На стариков Флорентий и не надеялся. Единственное, чего хотел достичь с ними, — это меньшего недоверия. Пусть увидят, что никто веру их не отрицает, а все новшество в том, что любви надо больше к ближним.
А в общем — задача была трудная, почти невыполнимая: объяснить «духовным» христианам, как материалистичен «чистый» дух; и с другой стороны — духом же оправдать материю.
Слушали внимательно. Привычная отвлеченность успокоила, убаюкала стариков. Никита Дмитрич как будто утвердился в том, по крайней мере, что о совращении в «российскую» речи нет.
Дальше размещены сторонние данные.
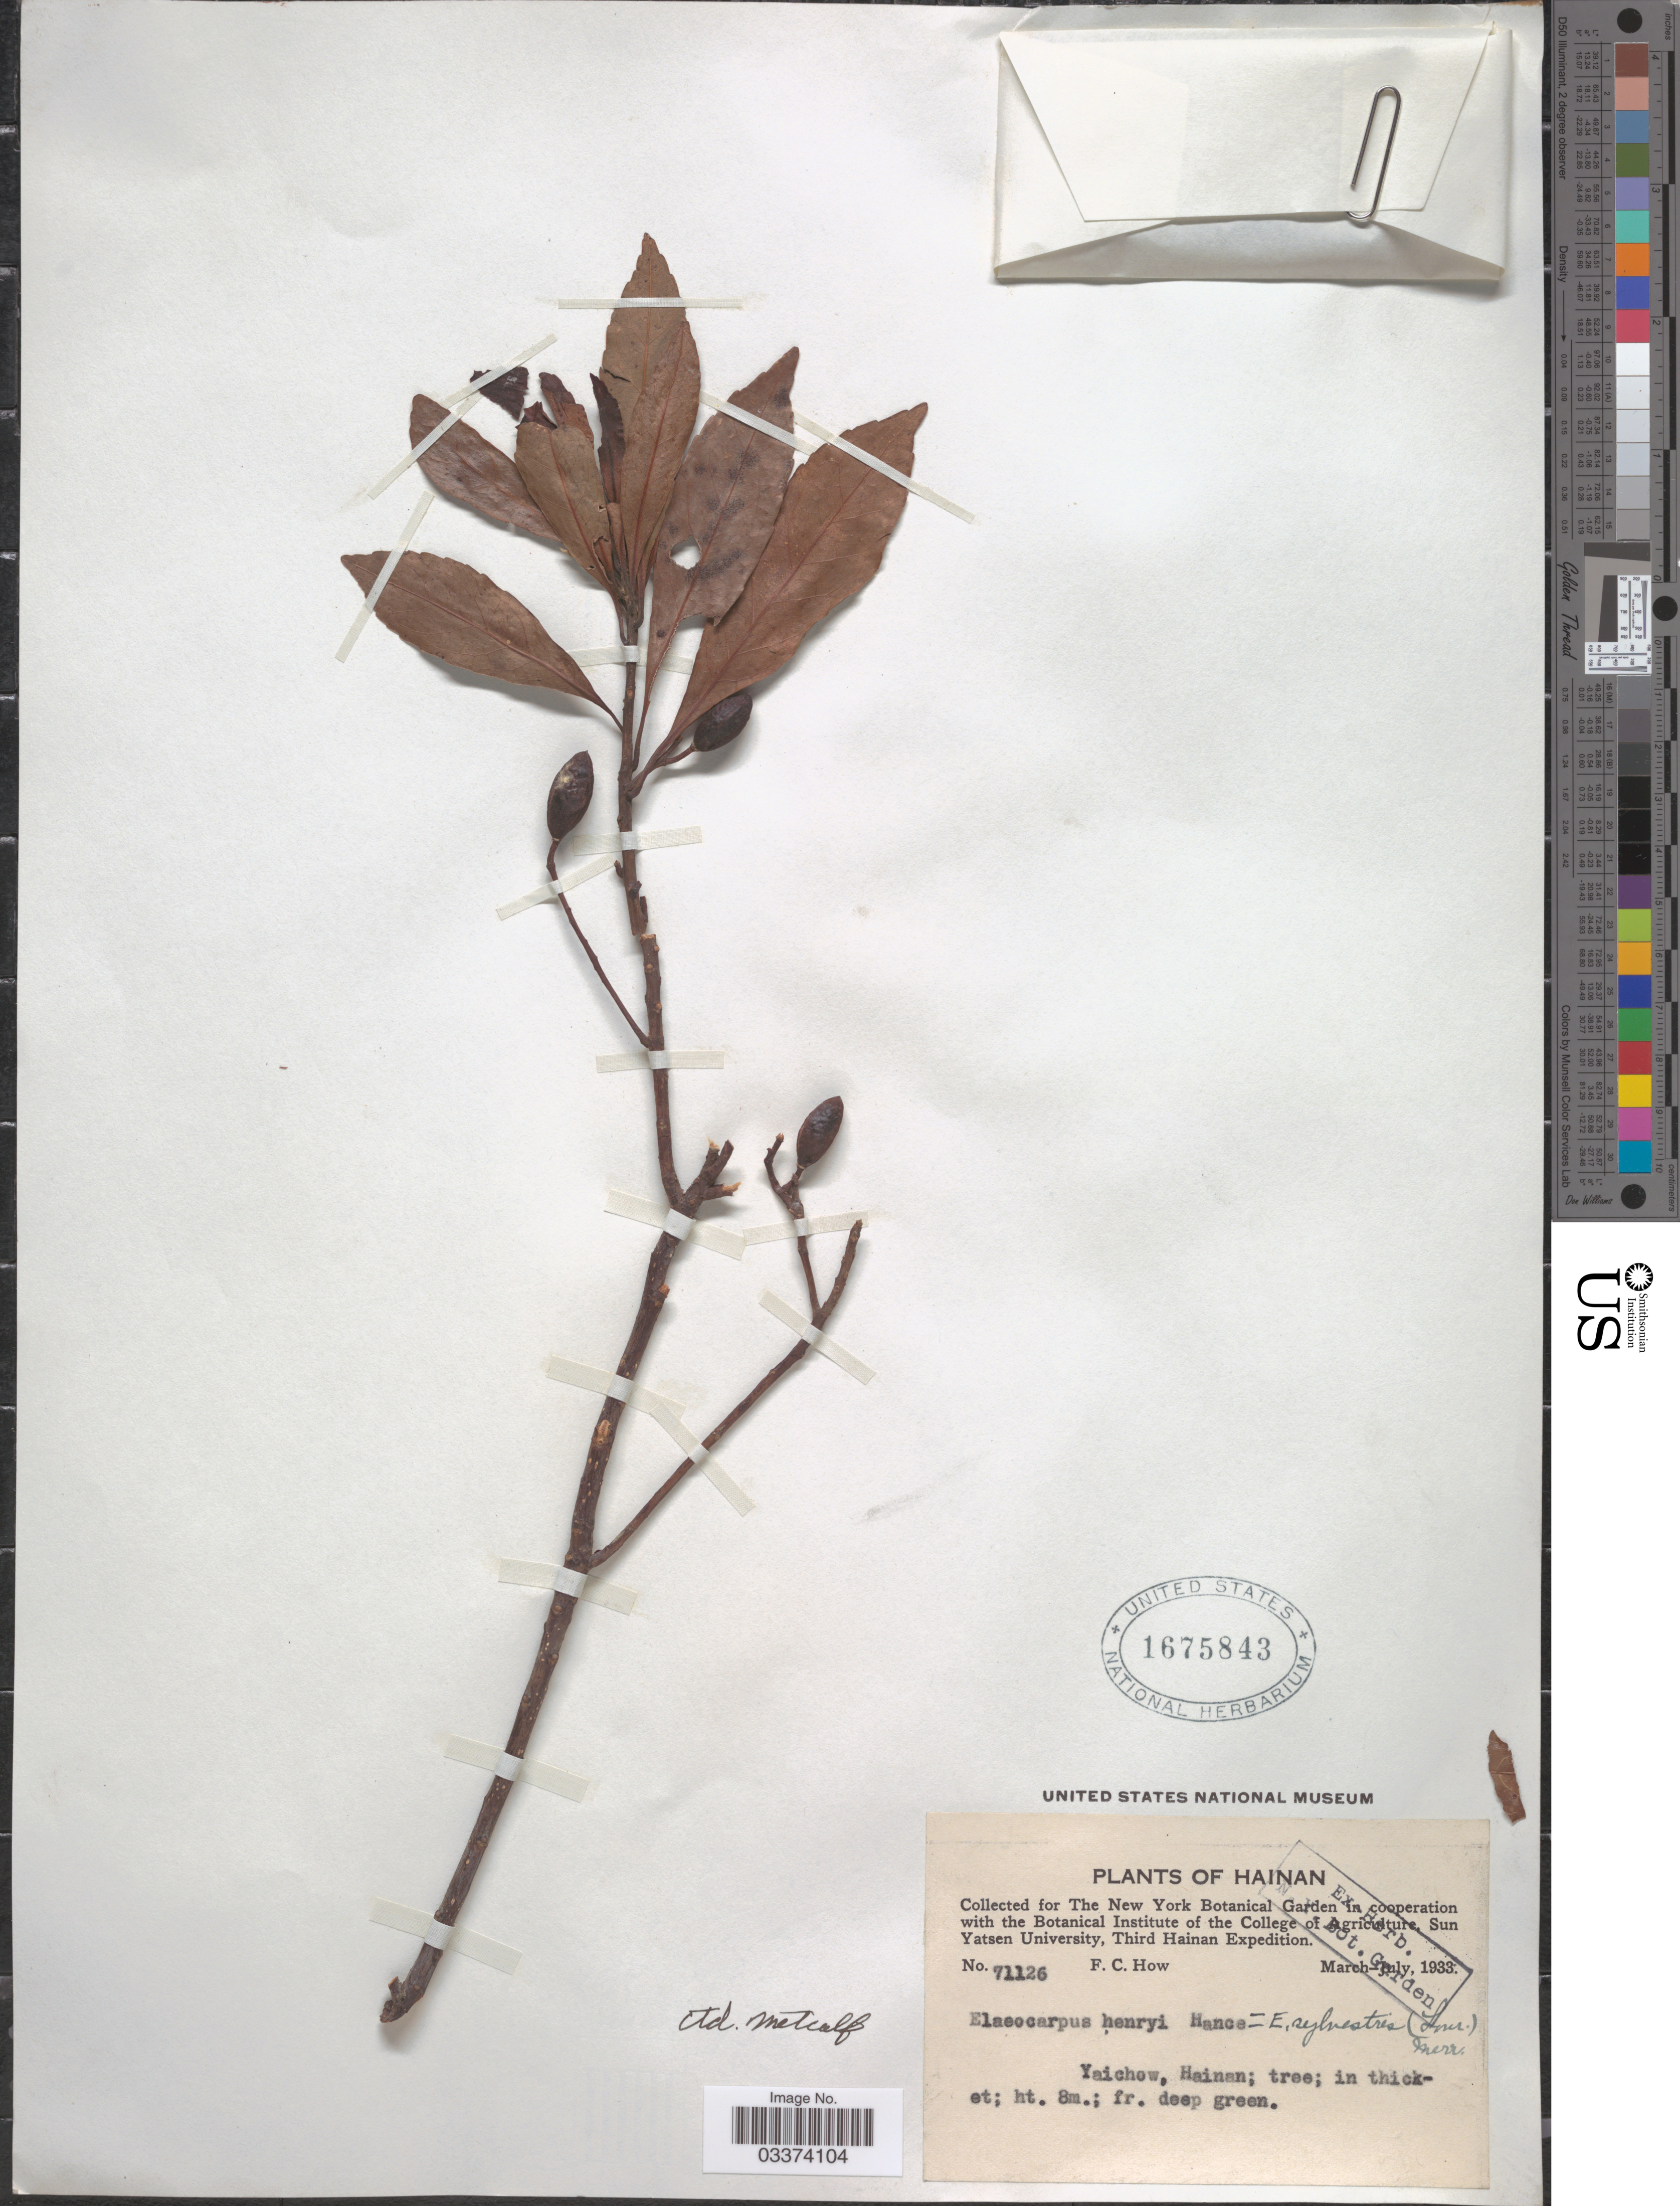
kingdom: Plantae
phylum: Tracheophyta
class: Magnoliopsida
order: Oxalidales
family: Elaeocarpaceae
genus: Elaeocarpus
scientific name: Elaeocarpus sylvestris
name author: (Lour.) Poir.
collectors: F. C. How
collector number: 71126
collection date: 1933-03/1933-07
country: China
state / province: Hainan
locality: Yaichow.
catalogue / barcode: US 1675843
Что касается молодых, с ними Флорентий говорил не в первый раз. Конечно, если б не бродили в них самих, уже давно, какие-то слепые, ответные силы, Флорентий не достиг бы ничего. Но и здоровый Федор, которому тесно было в уютном поселке, и нервный Ипат, склонный к мистике, и умный, рассуждающий Иван Мосеич — все они дружили с Флорентием не первый месяц и, по-своему воспринимая верное, приглядывались к делам на хуторе. Иван Мосеич даже бывал на «лекциях», не на дьяконовских только.
Закончил Флорентий, когда уж прощаться было время, неожиданно:
— И скажу вам: наших везде много, потому что всякий — наш, кто истинно верует, хочет, чтоб все люди, как братья, по-истинному жили и человеческой злой власти не покорялись, а одной праведной Христовой. Сговор только между нашими нужен, слово крепкое, знаки друг другу подавать. Без общения ничему не быть.
— А ежели церковник? Так тоже вам идет? — спросил вдруг Ипат.
— Откажется от неправильной веры да от власти человеческой, которая ныне в церкви православной, — и он. Отказался апостол Павел от язычества, — не стал разве праведником?